Additionally, this catch-22 is only ever expected of people when they are expressing socially-unacceptable upset: when a child is angry with an adult for lying, when a woman complains of sexism, when a person with a disability complains about an access fail, when a trans* person complains about misgendering, when a person of color complains of racism, and so on and so forth. It is not when we complain of socially-acceptable hurts and pissoffs that we’re given an argument from tone. If an airline bumps a person from a flight, people don’t police that person’s tone (though they might tell the person to not be abusive of the airline employee, but being abusive and being upset are two different things). We don’t police tone because it’s an acceptable time to get angry.  It’s only when someone’s upset challenges the rightness of the status quo that the person is subjected to that catch-22.
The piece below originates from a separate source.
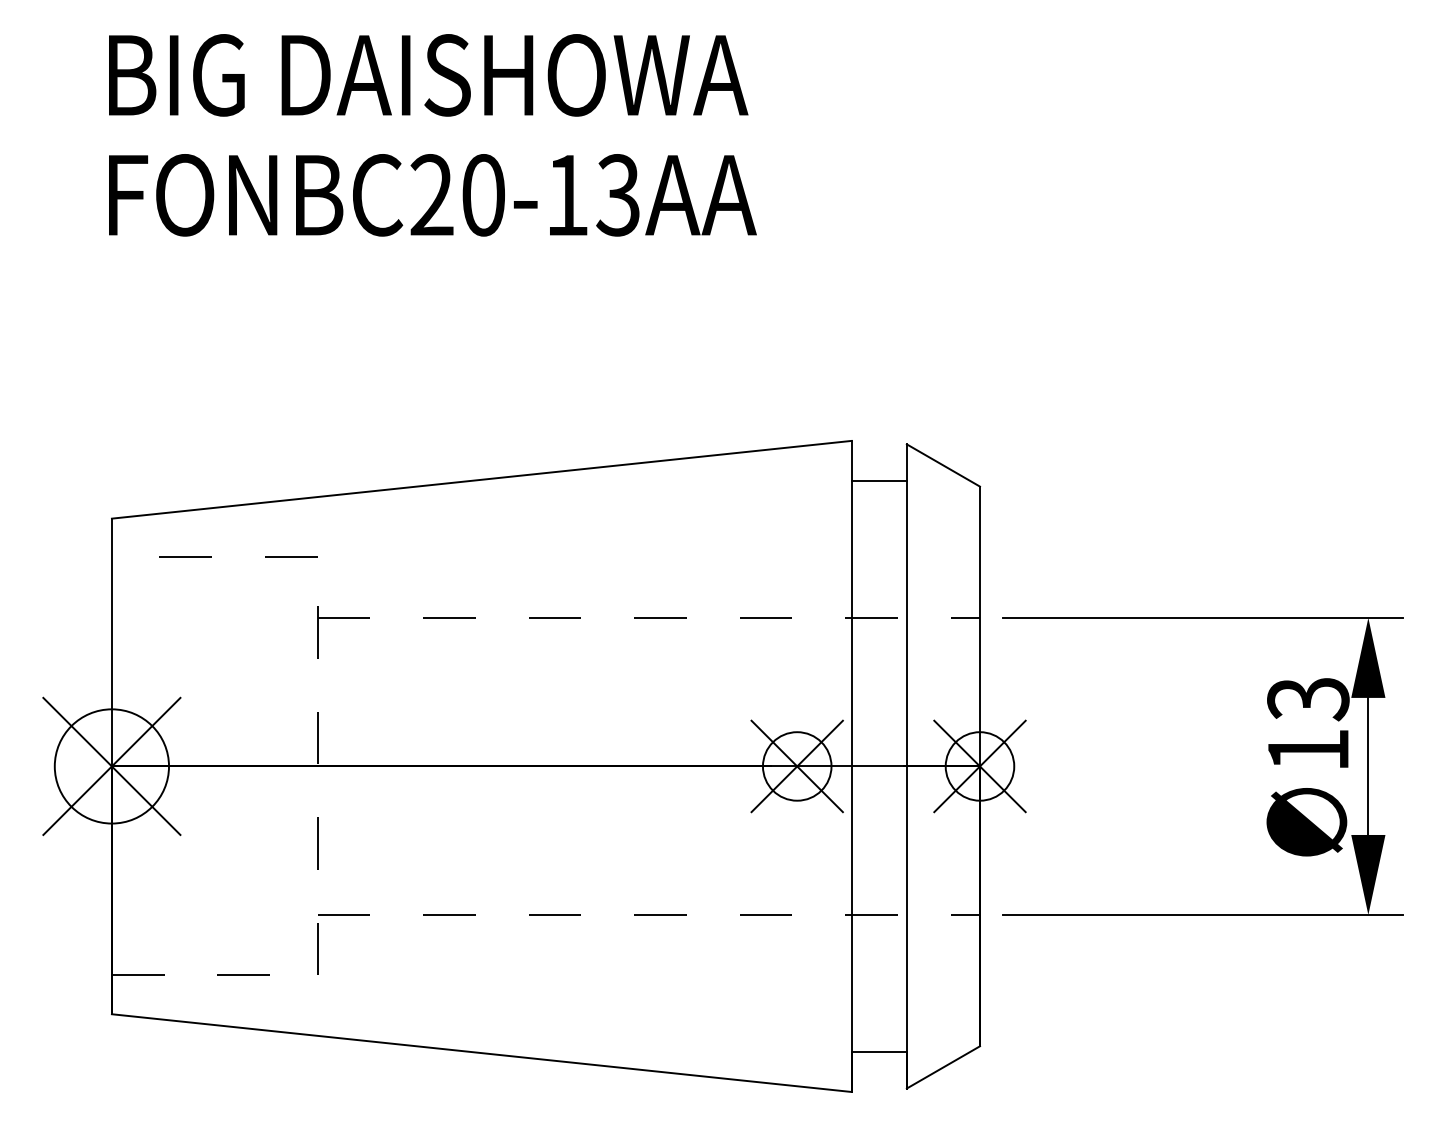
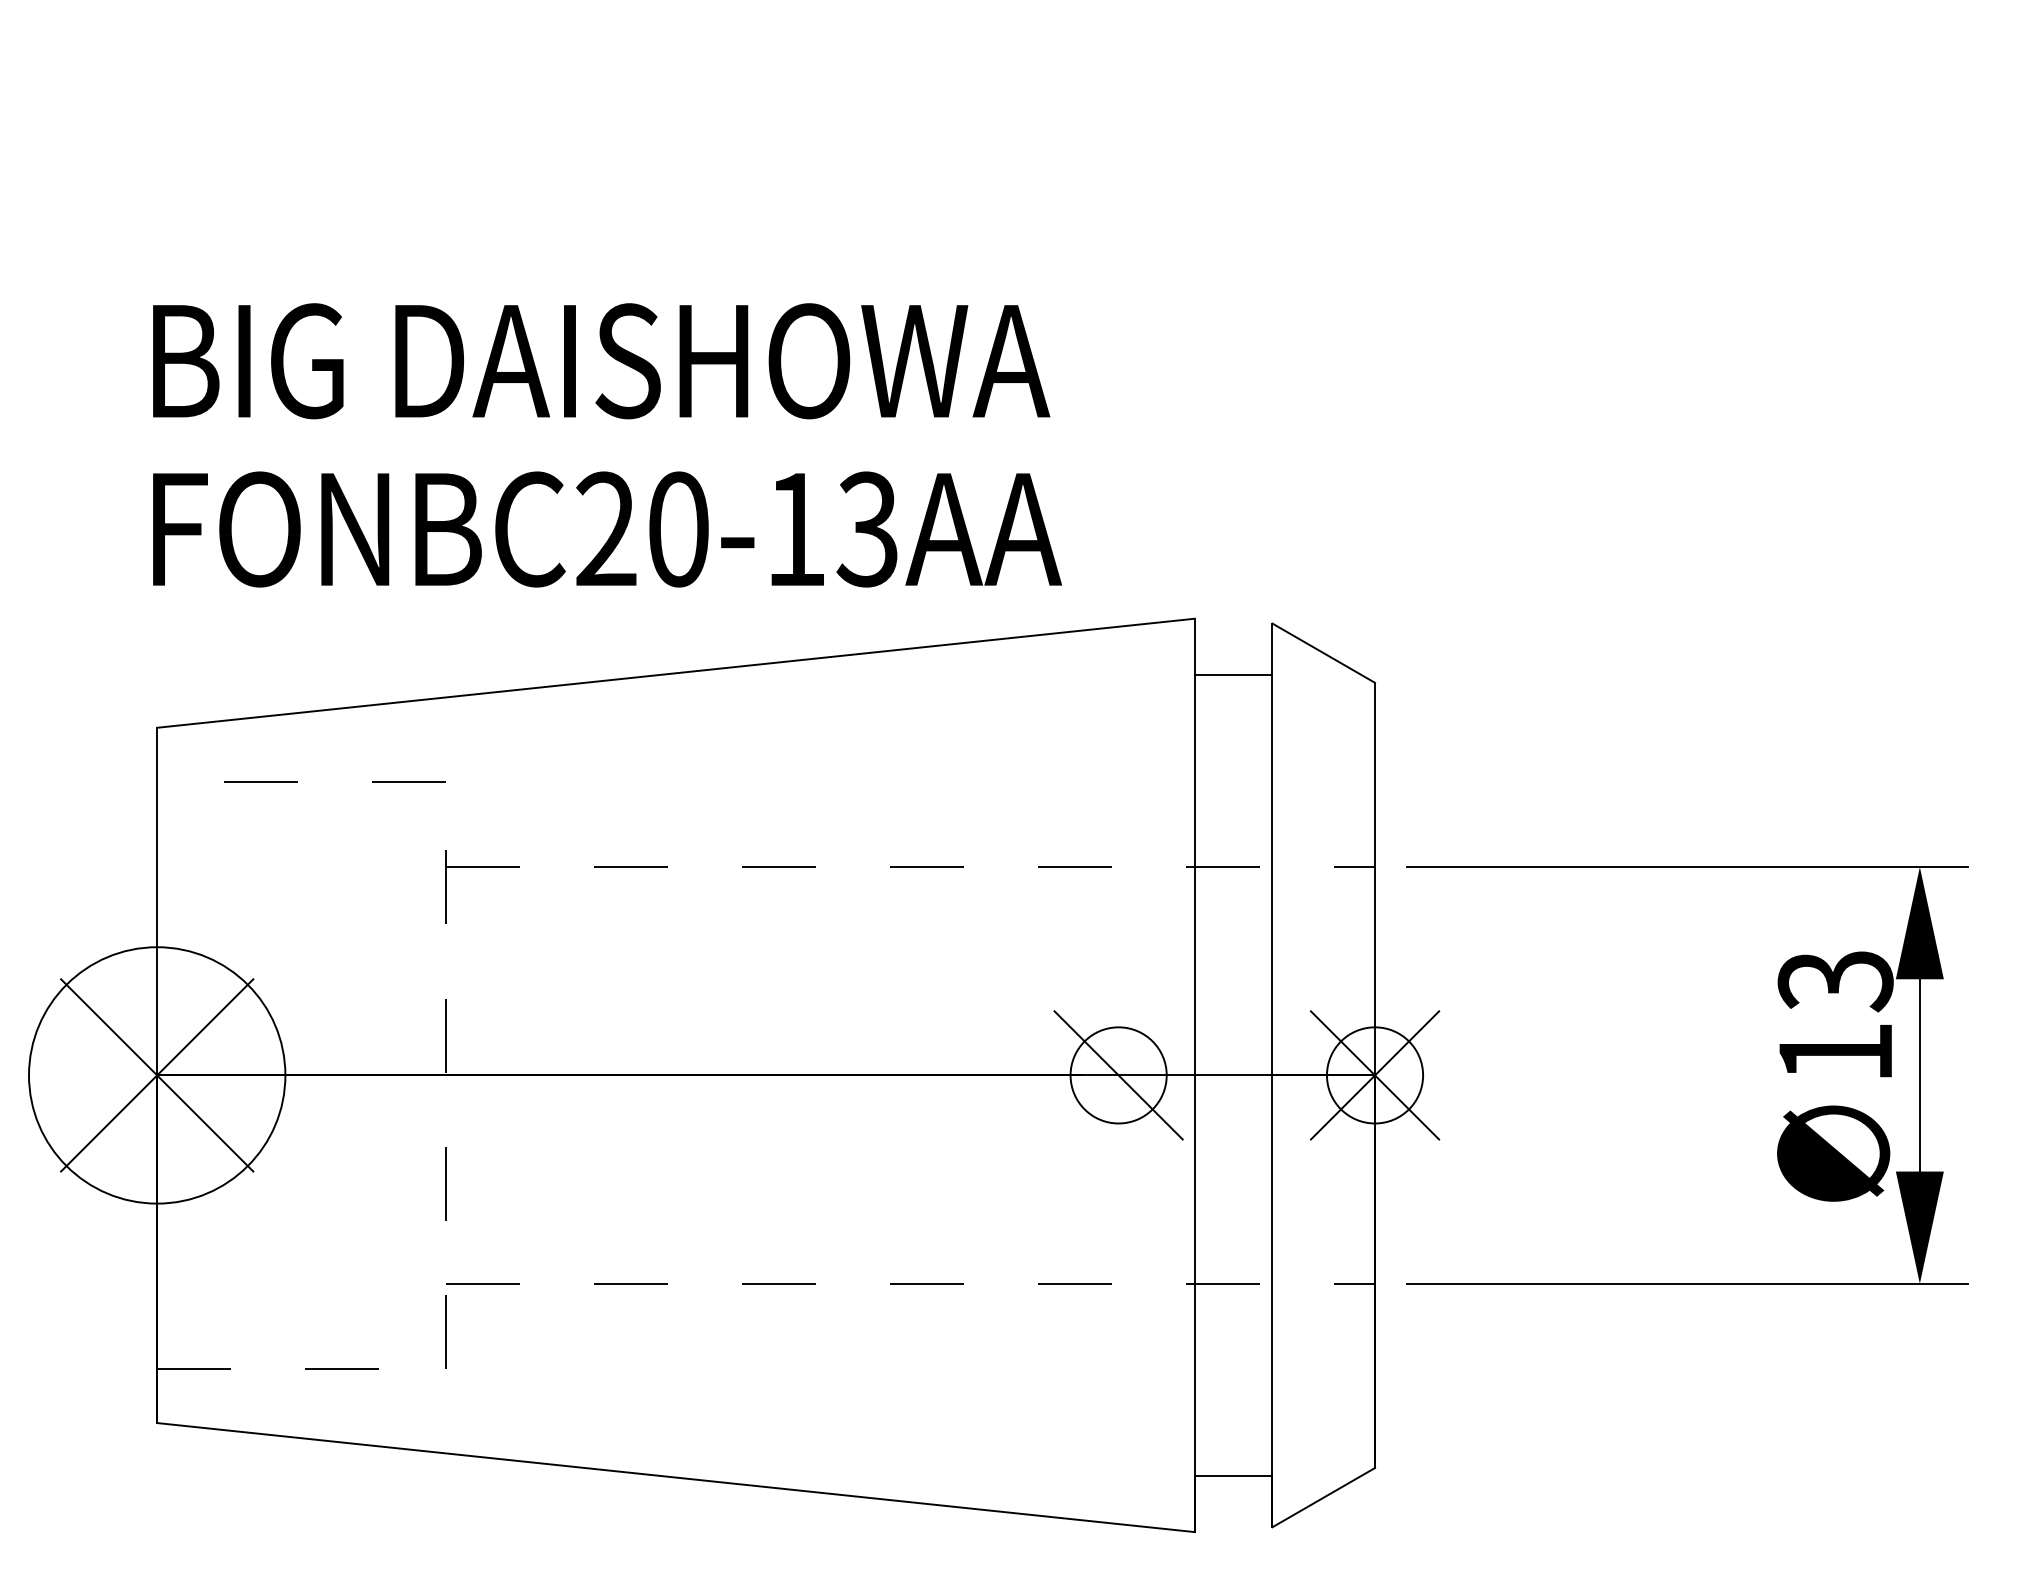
text: (432, 135) -> (606, 445), moved
circle: (111, 766) -> (156, 1075), size x1.6
line: (796, 766) -> (1117, 1075), removed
Because of the fact that nobody tone-polices socially-acceptable upset, while socially-unacceptable upset is subject to the catch-22 of “must be calm while showing upset,” I have learned to read tone arguments as, “I don’t actually care about what you have to say. It is uncomfortable for me to hear it, and there is no way in which you will convince me so you may as well not try.” What tone arguments do is silence the marginalized and the victimized for the convenience and comfort of those in power. And that’s why they’re wrong.